● **What the task asks**:
Revise the OCI Speech text, beginning at the words "Add a Speech" and stopping after "the following information.", so that "canvas" reads "workspace" instead.

Transcribe Speech to Text and Synthesize Text to Speech with a Speech Action

Capabilities

OCI Speech is an AI service that can transcribe speech to text and synthesize text to speech.

OCI Speech harnesses the power of spoken language by enabling you to easily convert audio files containing human speech into highly exact text transcriptions. It uses automatic speech recognition (ASR) technology to provide a grammatically correct transcription. It can handle low-fidelity media recordings and transcribe challenging recordings such as meetings or call center calls.

OCI Speech lets you synthesize text to human-like speech across applications. This feature enables customer conversations, multi-language voice translations, and improved accessibility. Based on neural networks deep learning technology, this feature learns from a vast data set of human speech, capturing subtleties such as intonation, emotion, and rhythm to generate speech that closely mimics natural human expression. For example, a pause is added to the generated voice after a complete sentence followed by a period. You can use this feature in various ways, including improving accessibility for users with visual impairments, enhancing the experience in gaming, and accelerating the creation of educational content.

Oracle Integration supports using OCI Speech in an integration with the speech action.

Prerequisites

See Prerequisites for information on the prerequisites you must satisfy in the Oracle Cloud Console.

Invoke Oracle Cloud Infrastructure Speech from an Integration

Add a Speech action to an integration in either of the following ways:
- On the side of the canvas, click Actions and drag the OCI Speech action to the appropriate location.
- Click at the location where you want to add the OCI Speech action, then select OCI Speech.
Enter a name and optional description.

Select the following information.

● **Data under study**:
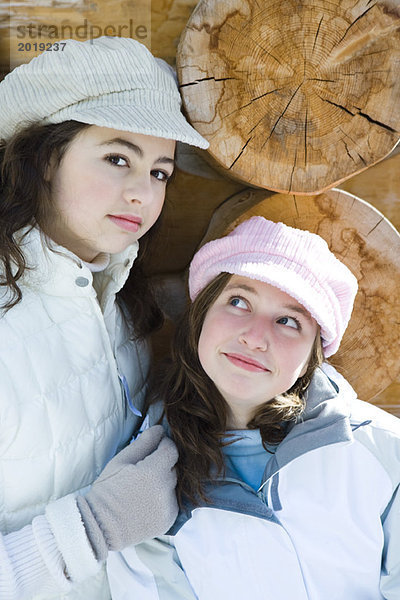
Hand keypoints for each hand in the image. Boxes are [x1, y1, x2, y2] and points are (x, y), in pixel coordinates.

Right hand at [76, 425, 177, 559]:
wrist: (99, 526)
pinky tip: (147, 502)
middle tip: (144, 470)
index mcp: (152, 472)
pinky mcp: (169, 521)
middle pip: (173, 467)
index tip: (155, 448)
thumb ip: (143, 443)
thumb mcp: (120, 461)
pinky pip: (172, 502)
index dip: (164, 445)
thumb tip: (160, 429)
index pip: (171, 450)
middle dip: (162, 464)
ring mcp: (168, 507)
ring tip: (143, 488)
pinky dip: (164, 499)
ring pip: (173, 485)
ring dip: (164, 482)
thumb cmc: (107, 490)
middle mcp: (165, 490)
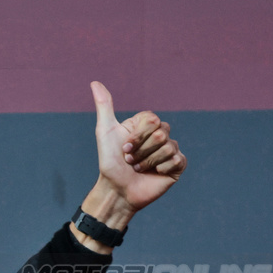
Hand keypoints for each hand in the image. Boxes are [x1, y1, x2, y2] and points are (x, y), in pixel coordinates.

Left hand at [91, 81, 185, 215]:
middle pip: (161, 132)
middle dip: (141, 150)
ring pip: (168, 147)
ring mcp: (169, 150)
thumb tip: (94, 82)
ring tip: (138, 169)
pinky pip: (177, 160)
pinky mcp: (177, 166)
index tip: (124, 147)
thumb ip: (104, 106)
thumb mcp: (105, 132)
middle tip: (130, 160)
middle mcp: (159, 135)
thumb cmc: (109, 163)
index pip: (152, 119)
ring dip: (148, 161)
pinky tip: (154, 174)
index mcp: (145, 125)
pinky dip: (161, 168)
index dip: (137, 135)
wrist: (116, 190)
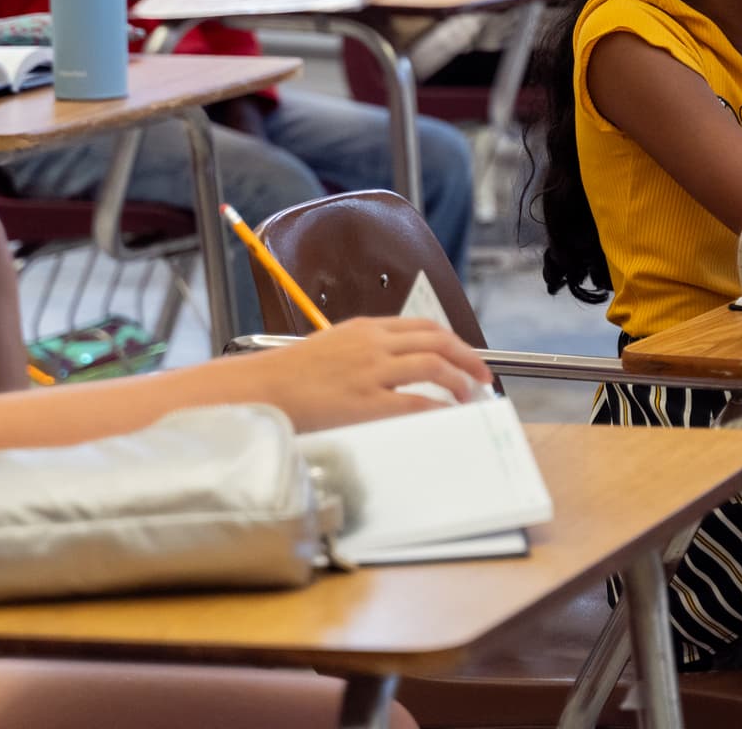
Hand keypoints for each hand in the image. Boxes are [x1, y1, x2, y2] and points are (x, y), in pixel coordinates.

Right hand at [256, 317, 494, 431]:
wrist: (259, 389)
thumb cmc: (288, 376)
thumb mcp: (330, 349)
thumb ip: (362, 353)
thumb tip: (392, 368)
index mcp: (365, 329)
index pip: (423, 327)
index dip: (453, 342)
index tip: (466, 356)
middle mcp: (373, 345)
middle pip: (437, 341)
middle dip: (467, 358)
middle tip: (482, 376)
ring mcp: (370, 372)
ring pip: (433, 365)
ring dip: (458, 380)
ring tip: (468, 396)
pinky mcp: (364, 401)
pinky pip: (415, 401)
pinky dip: (438, 407)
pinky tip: (446, 415)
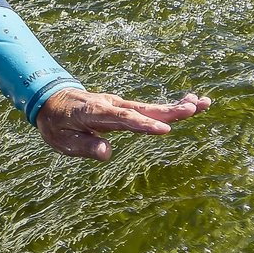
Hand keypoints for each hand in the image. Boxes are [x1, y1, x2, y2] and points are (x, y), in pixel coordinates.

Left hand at [34, 88, 210, 159]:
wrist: (49, 99)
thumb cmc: (55, 123)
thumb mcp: (61, 140)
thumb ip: (84, 147)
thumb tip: (107, 153)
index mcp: (94, 114)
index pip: (122, 120)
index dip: (143, 124)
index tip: (164, 129)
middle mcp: (110, 105)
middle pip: (142, 109)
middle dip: (168, 110)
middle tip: (194, 107)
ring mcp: (118, 104)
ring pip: (149, 106)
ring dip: (175, 105)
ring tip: (204, 103)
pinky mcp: (123, 107)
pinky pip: (147, 107)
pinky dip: (168, 106)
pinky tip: (190, 104)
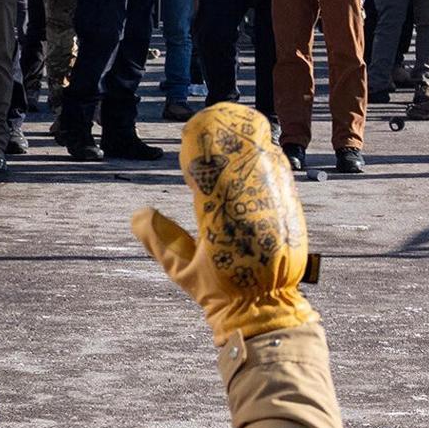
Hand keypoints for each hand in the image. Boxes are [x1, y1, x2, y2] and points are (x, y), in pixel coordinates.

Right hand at [130, 105, 316, 346]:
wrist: (263, 309)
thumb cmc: (218, 292)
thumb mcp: (181, 269)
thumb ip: (159, 239)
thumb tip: (137, 212)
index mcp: (218, 227)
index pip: (207, 178)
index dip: (199, 152)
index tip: (190, 133)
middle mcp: (248, 215)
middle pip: (239, 163)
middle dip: (227, 137)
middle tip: (214, 118)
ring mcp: (273, 212)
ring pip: (263, 166)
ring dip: (250, 143)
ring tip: (239, 122)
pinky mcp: (291, 215)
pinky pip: (280, 179)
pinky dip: (269, 160)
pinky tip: (262, 145)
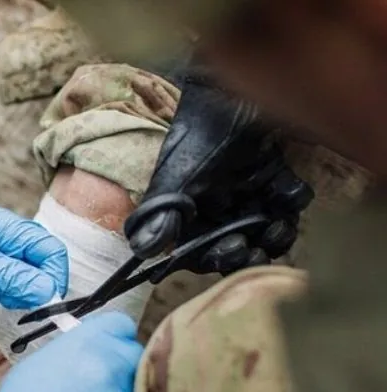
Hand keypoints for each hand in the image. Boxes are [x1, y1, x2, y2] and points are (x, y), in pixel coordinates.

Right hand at [0, 313, 142, 391]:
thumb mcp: (38, 366)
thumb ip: (74, 352)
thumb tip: (91, 351)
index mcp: (87, 345)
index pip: (121, 326)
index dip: (112, 339)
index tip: (107, 348)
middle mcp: (111, 371)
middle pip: (134, 359)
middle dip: (120, 370)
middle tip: (97, 388)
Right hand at [124, 68, 313, 273]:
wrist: (225, 89)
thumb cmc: (196, 136)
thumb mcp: (176, 178)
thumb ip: (162, 215)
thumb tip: (143, 251)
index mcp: (190, 212)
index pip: (201, 251)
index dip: (218, 259)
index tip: (235, 251)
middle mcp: (218, 207)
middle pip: (238, 245)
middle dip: (252, 251)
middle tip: (260, 245)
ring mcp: (247, 191)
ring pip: (266, 228)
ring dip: (277, 233)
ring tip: (280, 223)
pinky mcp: (273, 174)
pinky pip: (288, 199)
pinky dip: (291, 199)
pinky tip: (286, 188)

● **Expected answer**:
Add a Speech action to an integration in either of the following ways:
- On the side of the workspace, click Actions and drag the OCI Speech action to the appropriate location.
- Click at the location where you want to add the OCI Speech action, then select OCI Speech.
Enter a name and optional description.

Select the following information.